One of the things that comes up is the lack of collaboration. Everyone’s working in silos and creating their own problems that someone else will then fix five years later. It’s competitive. There’s no joined-up thinking, and that comes back to financial systems again.
Ultimately, it’s backed by people who want to make profit. People keep ideas. The same applies to skills. No one wants to trade.
David Millar also said: “Humanoid robots will be wonderful. They’ll be able to help my staff, they’ll be able to work with them. What we want to do is grow as a business, but I don’t want to employ any more people. I’d like to keep employing the same number of people and double the size of the business, because I feel under threat as an employer. I’ve got the HSE after me, I’ve got the government after me, everything is attacking me and telling me not to employ people. They’re going to be more expensive and they’re gonna be difficult. So I have to be very careful.
Andrew Borland added: “The Government is obsessed with job creation. But you’ve got businesses [talking about] the aging population and tough times. If you want productivity and growth, that’s going to come from keeping the head counts but growing through automation and skills and training. That’s a different world for you guys. The outcome isn’t job creation. It’s people kept in the workforce, mobilizing the workforce.
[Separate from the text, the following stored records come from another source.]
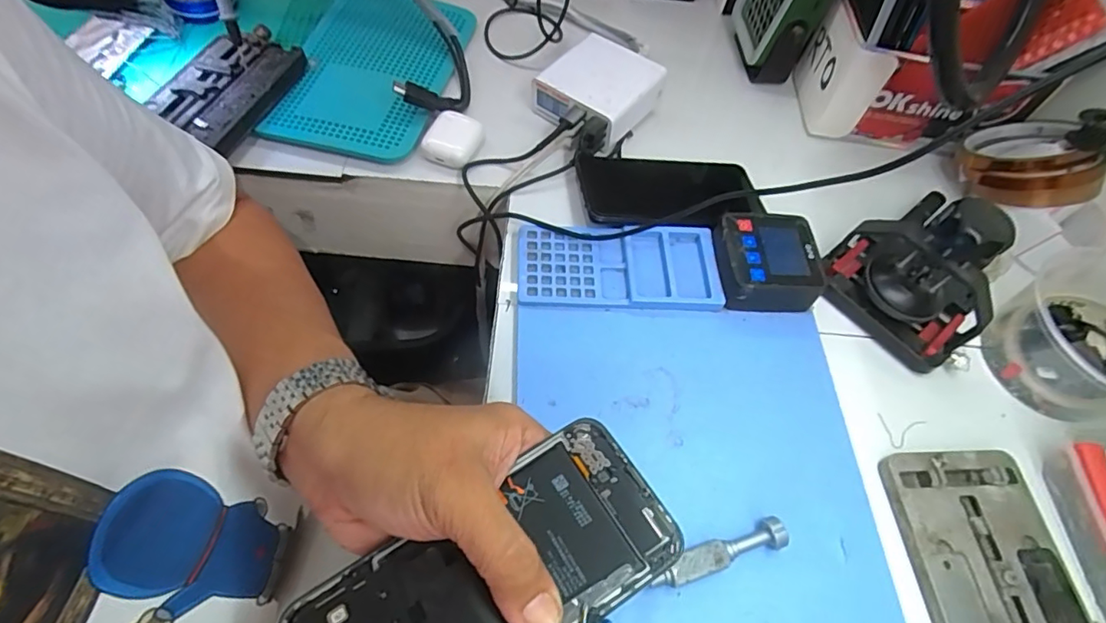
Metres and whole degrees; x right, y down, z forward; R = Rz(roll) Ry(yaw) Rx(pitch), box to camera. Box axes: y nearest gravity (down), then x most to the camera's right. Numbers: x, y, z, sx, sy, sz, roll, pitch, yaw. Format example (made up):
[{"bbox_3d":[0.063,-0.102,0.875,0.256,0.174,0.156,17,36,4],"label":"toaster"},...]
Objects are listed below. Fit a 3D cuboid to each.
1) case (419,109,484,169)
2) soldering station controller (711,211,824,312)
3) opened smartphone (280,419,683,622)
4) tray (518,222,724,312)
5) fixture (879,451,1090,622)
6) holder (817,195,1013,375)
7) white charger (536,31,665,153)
[{"bbox_3d":[-0.084,-0.145,0.461,0.044,0.018,0.048,21,59,7],"label":"case"},{"bbox_3d":[0.160,-0.037,0.407,0.076,0.032,0.070,-1,59,-6],"label":"soldering station controller"},{"bbox_3d":[-0.029,0.112,0.223,0.160,0.011,0.072,-30,66,-14],"label":"opened smartphone"},{"bbox_3d":[0.049,-0.033,0.408,0.146,0.011,0.069,2,59,-5],"label":"tray"},{"bbox_3d":[0.263,0.170,0.311,0.091,0.007,0.176,-1,59,-6],"label":"fixture"},{"bbox_3d":[0.263,-0.035,0.374,0.106,0.103,0.072,42,64,18],"label":"holder"},{"bbox_3d":[0.043,-0.202,0.491,0.090,0.043,0.089,35,62,15],"label":"white charger"}]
PHIL ANDERS, CLUSTER MANAGER ADVANCED MANUFACTURING, LIVERPOOL CITY REGION COMBINED AUTHORITY

“Productivity is the big challenge at the moment. It’s combined with people and technology to create productivity outputs and to drive that, people are essential going forward.
“We’ve heard a lot about using people’s brains and innovation to create the next generation of products and services. One of the biggest challenges with SMEs creating innovation is the commercialisation of it and the exploitation of it that we really suffer from in the UK.
“One of the things that we really challenge across the whole UK is how do we change that? How do we make sure that the IP is retained in the UK, exploited in the UK, creates jobs in the UK and creates wealth in the UK?”